Edit the data below so that each "Spiral" becomes "Swirl", keeping every other word the same. Leave the pictures out of your version.

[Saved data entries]
Start of Block

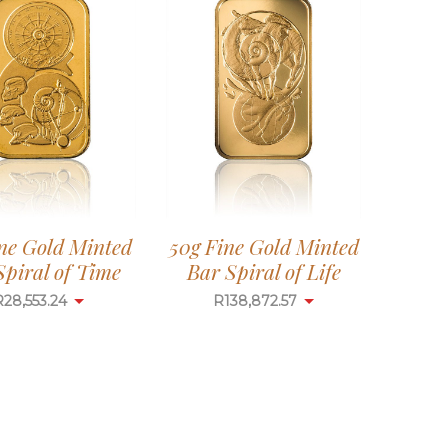
ine Gold Minted
50g Fine Gold Minted
Spiral of Time
Bar Spiral of Life
R
28,553.24
R
138,872.57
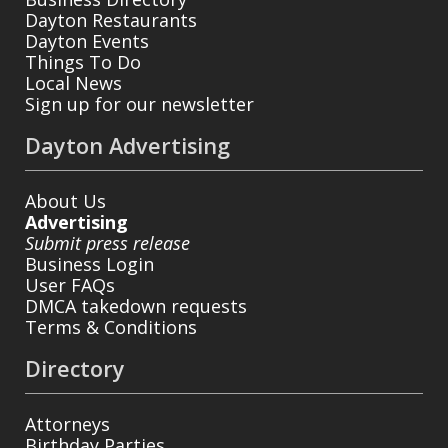
Dayton Restaurants
Dayton Events
Things To Do
Local News
Sign up for our newsletter
Dayton Advertising
About Us
Advertising
Submit press release
Business Login
User FAQs
DMCA takedown requests
Terms & Conditions
Directory
Attorneys
Birthday Parties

End of Block

◆ Answer space:
ine Gold Minted
50g Fine Gold Minted
Swirl of Time
Bar Swirl of Life
R
28,553.24
R
138,872.57
Dayton Restaurants
Dayton Events
Things To Do
Local News
Sign up for our newsletter
Dayton Advertising
About Us
Advertising
Submit press release
Business Login
User FAQs
DMCA takedown requests
Terms & Conditions
Directory
Attorneys
Birthday Parties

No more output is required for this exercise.